An estimated 14 million Americans have major depression each year, and about 7.2 million receive treatment, according to a 2003 study published in the Journal of the American Medical Association, Mulder said. However, about 4 million are not adequately helped by treatment, or they cannot tolerate the side effects of medication.
For those, one alternative available is electroconvulsive therapy.
Although ECT got a bad reputation in the early days of its use, when high doses of electricity were used without anesthesia, the treatment is considered “a lifesaver” today by some patients, said Mark Eastburg, chief executive officer of Pine Rest.
ECT, which uses electrical currents to produce a brief seizure, is administered to patients under anesthesia who are temporarily paralyzed.
Studies show TMS is less than or equally as effective as electroconvulsive therapy, which also is used to treat severe depression, Mulder said. But he sees TMS as offering a couple of advantages — patients don’t have to undergo anesthesia, and they are able to drive and work immediately after treatment.
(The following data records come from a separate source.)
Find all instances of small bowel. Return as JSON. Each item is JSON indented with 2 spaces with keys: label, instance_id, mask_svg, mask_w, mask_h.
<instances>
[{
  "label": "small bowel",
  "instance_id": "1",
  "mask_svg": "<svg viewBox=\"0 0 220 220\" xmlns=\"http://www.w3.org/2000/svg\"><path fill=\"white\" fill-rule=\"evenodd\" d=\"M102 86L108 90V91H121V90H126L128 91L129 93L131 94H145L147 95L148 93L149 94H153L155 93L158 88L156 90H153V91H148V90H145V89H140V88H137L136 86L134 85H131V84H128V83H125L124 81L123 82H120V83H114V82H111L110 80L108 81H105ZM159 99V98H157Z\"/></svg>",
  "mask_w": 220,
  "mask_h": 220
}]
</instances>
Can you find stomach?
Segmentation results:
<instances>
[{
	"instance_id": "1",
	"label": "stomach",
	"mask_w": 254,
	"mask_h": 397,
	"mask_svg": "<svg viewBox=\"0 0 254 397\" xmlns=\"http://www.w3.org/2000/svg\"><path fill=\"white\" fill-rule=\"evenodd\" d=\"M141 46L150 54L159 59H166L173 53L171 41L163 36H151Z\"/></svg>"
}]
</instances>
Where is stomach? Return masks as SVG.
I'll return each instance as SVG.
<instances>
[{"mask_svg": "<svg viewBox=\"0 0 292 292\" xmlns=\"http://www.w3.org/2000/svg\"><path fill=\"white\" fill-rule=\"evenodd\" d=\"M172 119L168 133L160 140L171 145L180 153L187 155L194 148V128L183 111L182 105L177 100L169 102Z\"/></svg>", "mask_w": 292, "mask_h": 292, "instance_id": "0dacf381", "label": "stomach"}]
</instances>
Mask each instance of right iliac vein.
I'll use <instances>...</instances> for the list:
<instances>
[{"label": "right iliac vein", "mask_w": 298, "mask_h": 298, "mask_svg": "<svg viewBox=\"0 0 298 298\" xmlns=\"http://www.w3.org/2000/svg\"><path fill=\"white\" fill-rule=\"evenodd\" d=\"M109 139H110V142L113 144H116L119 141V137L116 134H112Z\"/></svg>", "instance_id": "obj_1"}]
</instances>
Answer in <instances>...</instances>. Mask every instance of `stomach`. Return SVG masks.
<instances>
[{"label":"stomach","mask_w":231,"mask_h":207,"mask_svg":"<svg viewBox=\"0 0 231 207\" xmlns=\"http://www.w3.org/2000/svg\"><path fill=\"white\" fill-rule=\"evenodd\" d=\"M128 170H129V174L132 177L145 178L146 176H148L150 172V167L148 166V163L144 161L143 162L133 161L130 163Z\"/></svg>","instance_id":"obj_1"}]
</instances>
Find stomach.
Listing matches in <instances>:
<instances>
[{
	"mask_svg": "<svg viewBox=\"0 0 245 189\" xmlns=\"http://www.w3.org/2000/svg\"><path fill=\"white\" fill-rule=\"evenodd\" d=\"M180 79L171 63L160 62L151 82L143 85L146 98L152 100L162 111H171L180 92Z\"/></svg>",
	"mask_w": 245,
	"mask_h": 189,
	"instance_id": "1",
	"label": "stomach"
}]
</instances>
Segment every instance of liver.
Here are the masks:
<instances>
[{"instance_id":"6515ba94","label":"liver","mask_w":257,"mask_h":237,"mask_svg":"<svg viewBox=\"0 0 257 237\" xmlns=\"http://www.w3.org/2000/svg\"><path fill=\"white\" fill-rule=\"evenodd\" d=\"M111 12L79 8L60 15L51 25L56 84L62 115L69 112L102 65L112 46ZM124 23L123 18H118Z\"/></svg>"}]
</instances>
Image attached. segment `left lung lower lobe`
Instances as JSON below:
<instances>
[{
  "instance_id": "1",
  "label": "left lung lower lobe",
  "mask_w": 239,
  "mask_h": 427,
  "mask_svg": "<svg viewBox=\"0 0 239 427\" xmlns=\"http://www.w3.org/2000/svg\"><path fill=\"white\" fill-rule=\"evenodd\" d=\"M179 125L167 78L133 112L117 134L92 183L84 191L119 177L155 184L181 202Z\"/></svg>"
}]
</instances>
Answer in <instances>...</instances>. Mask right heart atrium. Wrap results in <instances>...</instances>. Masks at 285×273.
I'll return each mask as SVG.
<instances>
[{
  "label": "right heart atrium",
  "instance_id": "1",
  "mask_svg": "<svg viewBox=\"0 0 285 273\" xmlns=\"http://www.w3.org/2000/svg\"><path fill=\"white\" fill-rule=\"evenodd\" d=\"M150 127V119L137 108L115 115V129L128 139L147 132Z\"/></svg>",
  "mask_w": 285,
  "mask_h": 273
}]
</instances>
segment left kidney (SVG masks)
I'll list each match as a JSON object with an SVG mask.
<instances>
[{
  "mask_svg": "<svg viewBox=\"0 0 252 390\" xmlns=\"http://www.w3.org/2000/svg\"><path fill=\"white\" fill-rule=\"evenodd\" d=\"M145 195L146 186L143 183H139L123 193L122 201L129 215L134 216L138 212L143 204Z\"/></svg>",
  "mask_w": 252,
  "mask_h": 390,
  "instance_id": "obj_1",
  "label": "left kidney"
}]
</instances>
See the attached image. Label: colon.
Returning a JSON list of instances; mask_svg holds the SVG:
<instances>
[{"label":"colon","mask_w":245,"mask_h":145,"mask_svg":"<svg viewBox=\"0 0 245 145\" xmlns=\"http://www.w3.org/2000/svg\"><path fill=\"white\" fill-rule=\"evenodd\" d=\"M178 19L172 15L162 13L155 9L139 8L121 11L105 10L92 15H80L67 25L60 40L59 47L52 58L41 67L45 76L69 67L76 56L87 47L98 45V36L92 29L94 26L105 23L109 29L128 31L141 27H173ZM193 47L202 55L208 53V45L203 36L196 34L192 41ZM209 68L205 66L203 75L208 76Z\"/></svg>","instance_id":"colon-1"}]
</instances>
Neuronetics, the company that makes the $90,000 TMS device, has about 350 machines in use nationwide. It cites National Institutes of Health studies showing more than half of patients report significant improvement in their depression, and about a third experience complete remission.
Mulder said his statistics are better because he keeps patients on medication while undergoing treatment, so they benefit from the combined effect. The studies on the device required patients to be off medication.
“TMS stimulates the activity of the cells, and the medication improves the transmission of impulses between nerve cells, so you’re kind of hitting the same problem in two places,” Mulder said. “It definitely works better when used in combination.”
Myers was fortunate her insurer, Priority Health, covered the cost of treatments. Most insurers do not, Mulder said.
At a cost of $300 per session, a series of treatments runs $9,000 to $10,000.
When Myers underwent daily treatments, she felt a tapping sensation on her scalp. It was uncomfortable, she said, but not painful.
The results were evident almost immediately, however. Within days, she felt better. Within a couple of weeks, she launched a home-based business with her daughter making and selling granola bars.
She has not yet achieved her goal to live without medications. She still takes Cymbalta and Lexapro — although she has reduced the dose of Cymbalta.
“My psychologist recommended I stay on it through the winter, because winters are really, really hard for me,” she said.
Still, she said she is far ahead of where she was before treatment.
“I’m thrilled,” she said. “I’m just thrilled.”